Four conspirators meet to discuss the plot to do away with the archduke Ernest. Giletti and Marietta, servants at an inn are getting married. The count of Castelardo, who is in a conspiracy against the archduke, arrives at the inn with his young wife, trying to disguise themselves. When the hostelry is surrounded by the archduke’s dragoons, led by the short captain Fortunato, Giletti and Marietta are persuaded by the count to accept 10,000 ecus to pass themselves off as the count and countess of Castelardo. Arrested by Fortunato, the young couple are sent off to the Castelardo palace.

===Act 2===
Scene : the palace of Castelardo

Giletti and Marietta meet the conspirators, who explain to Giletti that he must assassinate the archduke, but try to escape at his arrival. The archduke Ernest, who introduces himself as the most original of all archdukes, after condemning the plotters to death, is overwhelmed by the beauty of Marietta. He abdicates in her favour, but she then makes the conspirators her ministers – thus allowing his ministers in turn to become plotters.

===Act 3===
Scene :

Fortunato must carry out the orders of the new ruler, who wishes to prevent Ernest from getting into her room incognito that night. The archduke is caught and only saves his skin by revealing his identity to Fortunato, who allows him to escape, only to then turns his attentions on the supposed countess.

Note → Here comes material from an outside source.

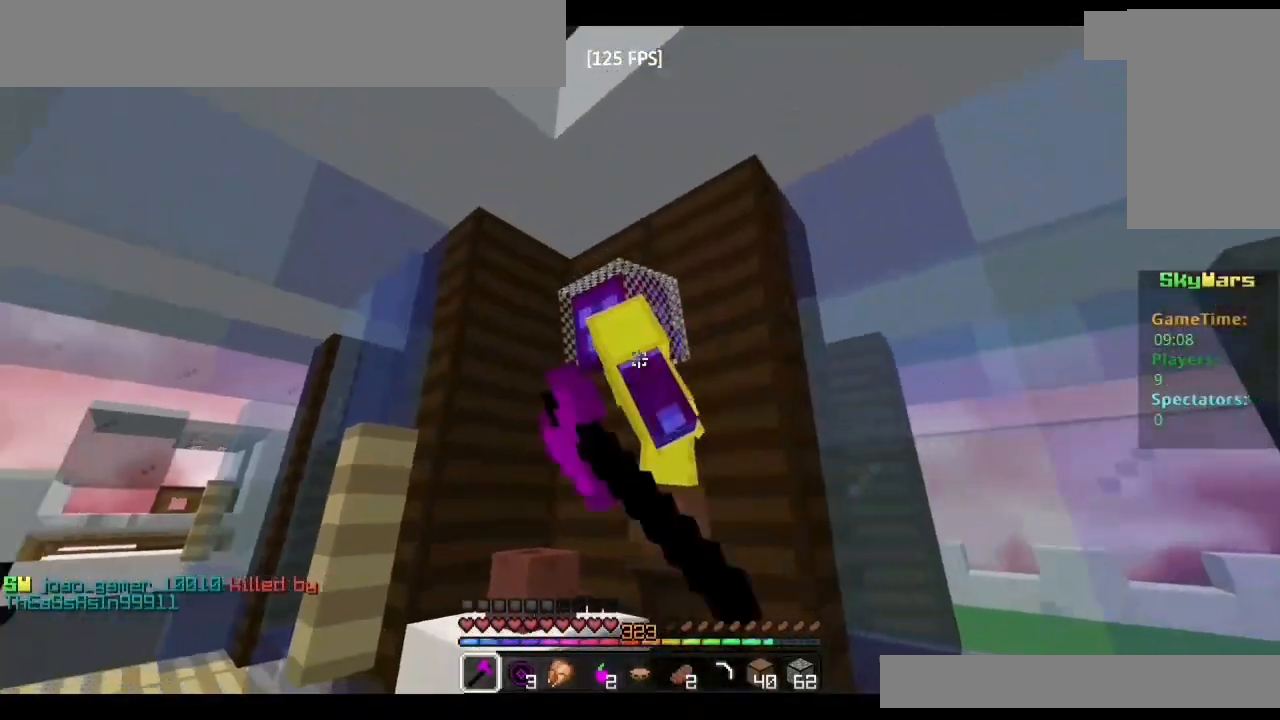
{"keys": ["a", "w"], "mouse": ["left"], "events": [[33, "a", "down"], [67, "d", "up"], [83, "s", "up"], [133, "mouse_left", "up"], [167, "mouse_left", "down"], [200, "mouse_left", "up"], [233, "w", "down"], [250, "mouse_left", "down"]]}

Giletti appears, being sent on his way to be ambassador to Naples, with a sealed letter setting out his credentials, which states "hold on to this idiot as long as possible". The archduke, who has now decided to conspire against Marietta, has met at the inn another beautiful girl – who turns out to be the real countess. He retakes his crown, gives 10,000 ecus to Giletti and Marietta (who use it to buy up the inn), and dispatches the count to Naples with the same, re-sealed, letter.